Uber abandons surge pricing in Jakarta taxi protest violence
Tue 22 Mar 2016
Ride-sharing titan Uber has had some difficult PR decisions to make during an eventful protest by taxi drivers in the Indonesian capital of Jakarta – and has suspended ‘surge’ pricing in the light of actual conflict breaking out during the demonstration.
The scene is a familiar one for the $60 billion San Francisco-based company, whose uninvited incursions into cities with existing taxi infrastructure has caused analogous scenes in Paris, London, Rio de Janeiro, Brussels, Warsaw, Sao Paolo, Melbourne and various Italian and Australian cities (and space does not permit us to review Asia’s stance here).
The taxi protest of the last 24 hours follow the familiar template, as convoys of threatened taxi-drivers form up to clog the central city routes, in a follow-up to protests from Jakarta’s public transport drivers last week. As usual the demands from the public transport workers were that Uber either fall into local regulations or be banned from operating its services in the city.
Uber is not the only invader being protested at Jakarta today, as the demonstration is also aimed at the Singapore-based GrabTaxi service, which less than two days ago announced a powerful new partnership with Indonesian real estate behemoth Lippo Group, in which it will take over a considerable amount of the company’s delivery requirements.
Feelings were running high enough in today’s protest that even different factions of the existing taxi companies in the city were apparently turning against each other on occasion, with one Blue Bird taxi reported to have been wrecked during altercations.

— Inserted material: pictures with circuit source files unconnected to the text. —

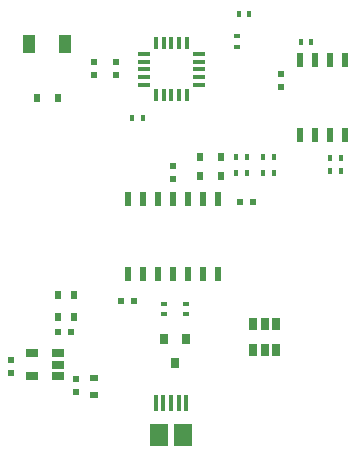
<source format=gbr>
G04 #@! TF.GenerationSoftware,KiCad,Pcbnew,(5.1.0)-1*
G04 #@! TF.CreationDate,2019-11-13T23:10:21-06:00*
G04 #@! TF.ProjectId,low_cost_multispectral_sensor,6c6f775f-636f-4737-945f-6d756c746973,rev?*
G04 #@! TF.SameCoordinates,Original*
G04 #@! TF.FileFunction,Paste,Top*
G04 #@! TF.FilePolarity,Positive*
%FSLAX46Y46*%
G04 Gerber Fmt 4.6, Leading zero omitted, Abs format (unit mm)*
G04 Created by KiCad (PCBNEW (5.1.0)-1) date 2019-11-13 23:10:21*
%MOMM*%
%LPD*%
G04 APERTURE LIST*
%ADD10R,1.100000X0.300000*%
%ADD11R,0.300000X1.100000*%
%ADD12R,0.500000X0.600000*%
%ADD13R,0.600000X0.500000*%
%ADD14R,1.000000X1.600000*%
%ADD15R,1.500000X1.900000*%
%ADD16R,0.400000X1.350000*%
%ADD17R,0.400000X0.600000*%
%ADD18R,0.600000X0.400000*%
%ADD19R,0.508000X1.143000*%
%ADD20R,0.650000X1.060000*%
%ADD21R,1.060000X0.650000*%
%ADD22R,0.800000X0.900000*%
%ADD23R,0.600000X0.800000*%
%ADD24R,0.700000X0.600000*%
%ADD25R,0.600000X0.700000*%
G04 APERTURE END LIST*
D10*
X167700000Y-107500000D03*
X167700000Y-106850000D03*
X167700000Y-106200000D03*
X167700000Y-105550000D03*
X167700000Y-104900000D03*
D11*
X168700000Y-104000000D03*
X169350000Y-104000000D03*
X170000000Y-104000000D03*
X170650000Y-104000000D03*
X171300000Y-104000000D03*
D10*
X172300000Y-104900000D03*
X172300000Y-105550000D03*
X172300000Y-106200000D03*
X172300000Y-106850000D03*
X172300000Y-107500000D03*
D11*
X171300000Y-108400000D03*
X170650000Y-108400000D03*
X170000000Y-108400000D03*
X169350000Y-108400000D03*
X168700000Y-108400000D03*
D12*
X161950000Y-133500000D03*
X161950000Y-132400000D03*
X156450000Y-130850000D03*
X156450000Y-131950000D03*
D13*
X175800000Y-117450000D03*
X176900000Y-117450000D03*
X165750000Y-125850000D03*
X166850000Y-125850000D03*
D12*
X170100000Y-114425000D03*
X170100000Y-115525000D03*
D13*
X161450000Y-128450000D03*
X160350000Y-128450000D03*
D12*
X163450000Y-105600000D03*
X163450000Y-106700000D03*
X165275000Y-105575000D03*
X165275000Y-106675000D03*
X179300000Y-106625000D03*
X179300000Y-107725000D03*
D14*
X160950000Y-104050000D03*
X157950000Y-104050000D03*
D15*
X170950000Y-137150000D03*
D16*
X169300000Y-134450000D03*
X168650000Y-134450000D03*
X171250000Y-134450000D03*
X170600000Y-134450000D03*
X169950000Y-134450000D03*
D15*
X168950000Y-137150000D03*
D17*
X177750000Y-114950000D03*
X178650000Y-114950000D03*
X177750000Y-113650000D03*
X178650000Y-113650000D03*
X184350000Y-114800000D03*
X183450000Y-114800000D03*
D18*
X171250000Y-126950000D03*
X171250000Y-126050000D03*
X169350000Y-126050000D03*
X169350000Y-126950000D03*
D17*
X176400000Y-114950000D03*
X175500000Y-114950000D03*
X175500000Y-113650000D03*
X176400000Y-113650000D03*
X176575000Y-101550000D03*
X175675000Y-101550000D03*
D18*
X175575000Y-104300000D03*
X175575000Y-103400000D03*
D17*
X180950000Y-103875000D03*
X181850000Y-103875000D03*
X184350000Y-113700000D03*
X183450000Y-113700000D03*
X166650000Y-110300000D03*
X167550000Y-110300000D03*
D19*
X168830000Y-123548000D03*
X173910000Y-123548000D03*
X172640000Y-123548000D03*
X171370000Y-123548000D03*
X170100000Y-123548000D03*
X167560000Y-123548000D03*
X166290000Y-123548000D03*
X166290000Y-117198000D03*
X167560000Y-117198000D03*
X168830000Y-117198000D03*
X170100000Y-117198000D03*
X171370000Y-117198000D03*
X172640000Y-117198000D03*
X173910000Y-117198000D03*
X180895000Y-111725000D03*
X182165000Y-111725000D03*
X183435000Y-111725000D03*
X184705000Y-111725000D03*
X184705000Y-105375000D03*
X183435000Y-105375000D03*
X182165000Y-105375000D03*
X180895000Y-105375000D03*
D20*
X177875000Y-129975000D03*
X178825000Y-129975000D03*
X176925000Y-129975000D03*
X176925000Y-127775000D03*
X177875000Y-127775000D03*
X178825000Y-127775000D03*
D21*
X158150000Y-132150000D03*
X158150000Y-130250000D03*
X160350000Y-130250000D03*
X160350000Y-131200000D03*
X160350000Y-132150000D03*
D22*
X170300000Y-131050000D03*
X169350000Y-129050000D03*
X171250000Y-129050000D03*
D23*
X174150000Y-115200000D03*
X172450000Y-115200000D03*
X172450000Y-113650000D03*
X174150000Y-113650000D03*
D24*
X163450000Y-132350000D03*
X163450000Y-133750000D03*
D25*
X161750000Y-125300000D03*
X160350000Y-125300000D03*
D23*
X158650000Y-108650000D03*
X160350000Y-108650000D03*
D25*
X160350000Y-127150000D03*
X161750000Y-127150000D03*
M02*

</source>
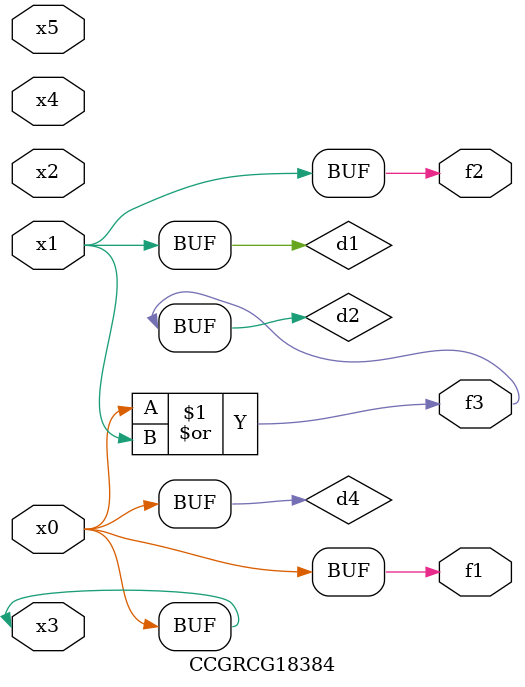
<source format=v>
module CCGRCG18384(
	input x0, x1, x2, x3, x4, x5,
	output f1, f2, f3
);

	wire d1, d2, d3, d4;

	and (d1, x1);
	or (d2, x0, x1);
	nand (d3, x0, x5);
	buf (d4, x0, x3);
	assign f1 = d4;
	assign f2 = d1;
	assign f3 = d2;
endmodule

</source>
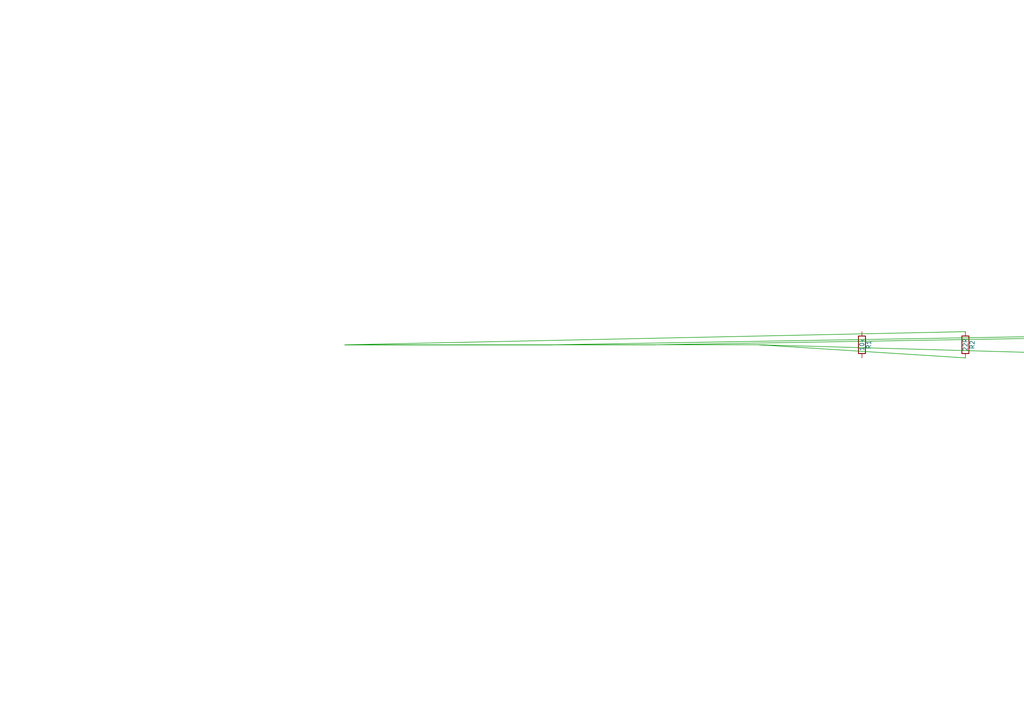
<source format=kicad_sch>
(kicad_sch (version 20211014) (generator "TextToPCB_AI")
  (uuid 4a93030b-6312-4cfb-853b-e00804f33768)
  (paper "A4")
  
  
  (symbol (lib_id "Espressif:ESP32-WROOM-32") (at 100 100 0) (unit 1)
    (in_bom yes) (on_board yes)
    (uuid 5fed00fa-ca69-4061-98c6-15403bbb66c9)
    (property "Reference" "U1" (id 0) (at 102 100 90)
      (effects (font (size 1.27 1.27)))
    )
    (property "Value" "ESP32-WROOM-32" (id 1) (at 100 100 90)
      (effects (font (size 1.27 1.27)))
    )
  )
  
  (symbol (lib_id "Connector:USB_C_Receptacle") (at 130 100 0) (unit 1)
    (in_bom yes) (on_board yes)
    (uuid 7c368f07-d4db-427f-b34a-c5b5766d6471)
    (property "Reference" "U2" (id 0) (at 132 100 90)
      (effects (font (size 1.27 1.27)))
    )
    (property "Value" "USB-C" (id 1) (at 130 100 90)
      (effects (font (size 1.27 1.27)))
    )
  )
  
  (symbol (lib_id "Regulator:LDO") (at 160 100 0) (unit 1)
    (in_bom yes) (on_board yes)
    (uuid d34f5784-9184-43df-b7ee-876ad61c3bf6)
    (property "Reference" "U3" (id 0) (at 162 100 90)
      (effects (font (size 1.27 1.27)))
    )
    (property "Value" "3.3V 600mA" (id 1) (at 160 100 90)
      (effects (font (size 1.27 1.27)))
    )
  )
  
  (symbol (lib_id "Sensor:Temperature_I2C") (at 190 100 0) (unit 1)
    (in_bom yes) (on_board yes)
    (uuid 1a166714-c527-4119-88e9-6c2c135021dd)
    (property "Reference" "U4" (id 0) (at 192 100 90)
      (effects (font (size 1.27 1.27)))
    )
    (property "Value" "I2C" (id 1) (at 190 100 90)
      (effects (font (size 1.27 1.27)))
    )
  )
  
  (symbol (lib_id "Driver_LED:LED1642GWPTR") (at 220 100 0) (unit 1)
    (in_bom yes) (on_board yes)
    (uuid b7179bb5-597f-48e0-b8e3-821d809bcde3)
    (property "Reference" "D1" (id 0) (at 222 100 90)
      (effects (font (size 1.27 1.27)))
    )
    (property "Value" "Green" (id 1) (at 220 100 90)
      (effects (font (size 1.27 1.27)))
    )
  )
  
  (symbol (lib_id "Device:R") (at 250 100 0) (unit 1)
    (in_bom yes) (on_board yes)
    (uuid 55284254-ec76-4850-a0a4-eb5a124fdfd6)
    (property "Reference" "R1" (id 0) (at 252 100 90)
      (effects (font (size 1.27 1.27)))
    )
    (property "Value" "10k" (id 1) (at 250 100 90)
      (effects (font (size 1.27 1.27)))
    )
  )
  
  (symbol (lib_id "Device:R") (at 280 100 0) (unit 1)
    (in_bom yes) (on_board yes)
    (uuid 491b0d93-6f65-40f0-8cd1-a40acbb43232)
    (property "Reference" "R2" (id 0) (at 282 100 90)
      (effects (font (size 1.27 1.27)))
    )
    (property "Value" "22R" (id 1) (at 280 100 90)
      (effects (font (size 1.27 1.27)))
    )
  )
  
  (symbol (lib_id "Device:C") (at 310 100 0) (unit 1)
    (in_bom yes) (on_board yes)
    (uuid 8b25d659-a3b1-47e8-9795-0da5299d039b)
    (property "Reference" "C1" (id 0) (at 312 100 90)
      (effects (font (size 1.27 1.27)))
    )
    (property "Value" "10uF" (id 1) (at 310 100 90)
      (effects (font (size 1.27 1.27)))
    )
  )
  
  (symbol (lib_id "Device:C") (at 340 100 0) (unit 1)
    (in_bom yes) (on_board yes)
    (uuid 250334ab-5c82-456a-bd90-55dbb84a02b5)
    (property "Reference" "C2" (id 0) (at 342 100 90)
      (effects (font (size 1.27 1.27)))
    )
    (property "Value" "100nF" (id 1) (at 340 100 90)
      (effects (font (size 1.27 1.27)))
    )
  )
  
  (symbol (lib_id "Device:C") (at 370 100 0) (unit 1)
    (in_bom yes) (on_board yes)
    (uuid 3f412e50-cff4-4035-884e-5368cd254ad8)
    (property "Reference" "C3" (id 0) (at 372 100 90)
      (effects (font (size 1.27 1.27)))
    )
    (property "Value" "10uF" (id 1) (at 370 100 90)
      (effects (font (size 1.27 1.27)))
    )
  )
  
  (symbol (lib_id "Device:C") (at 400 100 0) (unit 1)
    (in_bom yes) (on_board yes)
    (uuid 30b9c5e4-dfdd-41b3-ae1d-514b87f3592d)
    (property "Reference" "C4" (id 0) (at 402 100 90)
      (effects (font (size 1.27 1.27)))
    )
    (property "Value" "1uF" (id 1) (at 400 100 90)
      (effects (font (size 1.27 1.27)))
    )
  )
  
  
  (wire (pts (xy 130 100) (xy 160 100))
    (stroke (width 0) (type default) (color 0 0 0 0))
    (uuid 8c4debb9-11fd-4c7b-a5d1-8bfdb30be4ec)
  )
  
  (wire (pts (xy 160 100) (xy 310 97.46))
    (stroke (width 0) (type default) (color 0 0 0 0))
    (uuid 7aab841f-9a80-4250-bcb2-922c48d6f009)
  )
  
  (wire (pts (xy 130 100) (xy 160 100))
    (stroke (width 0) (type default) (color 0 0 0 0))
    (uuid 253b5dc1-1f41-4954-bdaa-3e507f982429)
  )
  
  (wire (pts (xy 160 100) (xy 100 100))
    (stroke (width 0) (type default) (color 0 0 0 0))
    (uuid 9b30ca4b-064c-425e-a443-c35a66cc4f6c)
  )
  
  (wire (pts (xy 100 100) (xy 190 100))
    (stroke (width 0) (type default) (color 0 0 0 0))
    (uuid 2b8fbcaf-142b-4192-99e2-df812f0bddf2)
  )
  
  (wire (pts (xy 190 100) (xy 220 100))
    (stroke (width 0) (type default) (color 0 0 0 0))
    (uuid 77a5b64f-8fdf-4b59-ba67-5ee2a88e9c4d)
  )
  
  (wire (pts (xy 220 100) (xy 310 102.54))
    (stroke (width 0) (type default) (color 0 0 0 0))
    (uuid 73ad176c-9955-4860-9225-aae28a5d05fa)
  )
  
  (wire (pts (xy 310 102.54) (xy 340 102.54))
    (stroke (width 0) (type default) (color 0 0 0 0))
    (uuid dd12eff5-b6a6-43c4-86c0-a32298ca5a81)
  )
  
  (wire (pts (xy 340 102.54) (xy 370 102.54))
    (stroke (width 0) (type default) (color 0 0 0 0))
    (uuid e96425b1-eceb-4db4-afd9-c9f30ef4da8d)
  )
  
  (wire (pts (xy 370 102.54) (xy 400 102.54))
    (stroke (width 0) (type default) (color 0 0 0 0))
    (uuid 8e8a765f-0caa-4853-aec8-7797aaee082b)
  )
  
  (wire (pts (xy 160 100) (xy 100 100))
    (stroke (width 0) (type default) (color 0 0 0 0))
    (uuid d96efc02-326e-44f6-ad8a-24d36b697775)
  )
  
  (wire (pts (xy 100 100) (xy 190 100))
    (stroke (width 0) (type default) (color 0 0 0 0))
    (uuid 6ef01f8e-187b-4715-9cc7-bfe03daee209)
  )
  
  (wire (pts (xy 190 100) (xy 340 97.46))
    (stroke (width 0) (type default) (color 0 0 0 0))
    (uuid 690a8046-9c7f-4157-90a0-a5250752ba0e)
  )
  
  (wire (pts (xy 340 97.46) (xy 370 97.46))
    (stroke (width 0) (type default) (color 0 0 0 0))
    (uuid aff9c95c-590f-46b4-8a85-20bb26bb463a)
  )
  
  (wire (pts (xy 100 100) (xy 190 100))
    (stroke (width 0) (type default) (color 0 0 0 0))
    (uuid 58b8046a-17cb-4204-86f7-76773bd7c4d9)
  )
  
  (wire (pts (xy 100 100) (xy 190 100))
    (stroke (width 0) (type default) (color 0 0 0 0))
    (uuid 70b752d4-1b30-4146-88e6-c522440c4d64)
  )
  
  (wire (pts (xy 130 100) (xy 100 100))
    (stroke (width 0) (type default) (color 0 0 0 0))
    (uuid ef3a8125-7b4d-44bc-93fa-ab8fa12a1169)
  )
  
  (wire (pts (xy 130 100) (xy 100 100))
    (stroke (width 0) (type default) (color 0 0 0 0))
    (uuid 7c089c34-c040-4745-99d2-b41653e5e8ec)
  )
  
  (wire (pts (xy 100 100) (xy 280 96.19))
    (stroke (width 0) (type default) (color 0 0 0 0))
    (uuid 7b151c27-bc63-4f2a-b280-09b7a7f7dbcf)
  )
  
  (wire (pts (xy 280 103.81) (xy 220 100))
    (stroke (width 0) (type default) (color 0 0 0 0))
    (uuid bc6a6b72-e17e-4e81-83a0-8c122d57a345)
  )
  
  
)
</source>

Residents on Twitter are also reported to have said that ‘scab’ taxi drivers were being targeted and assaulted by their colleagues, and that cycle-based ride-sharing factions such as GrabBike and Go-Jek also came under attack in the conflicts.
In response to the high feelings, Uber posted a Tweet announcing the suspension of surge pricing for the day. Surge pricing is the primary motivation for Uber drivers to make themselves available at times of high demand, since it calculates and raises rates for rides; but since the 9.6 million residents of Jakarta are a little short on options and not likely to be in short supply, combined with the notion that profiting off chaos that Uber’s own presence in the city has sparked might be inadvisable from a PR point of view, there are bargains to be had during the Jakartan rush hour today.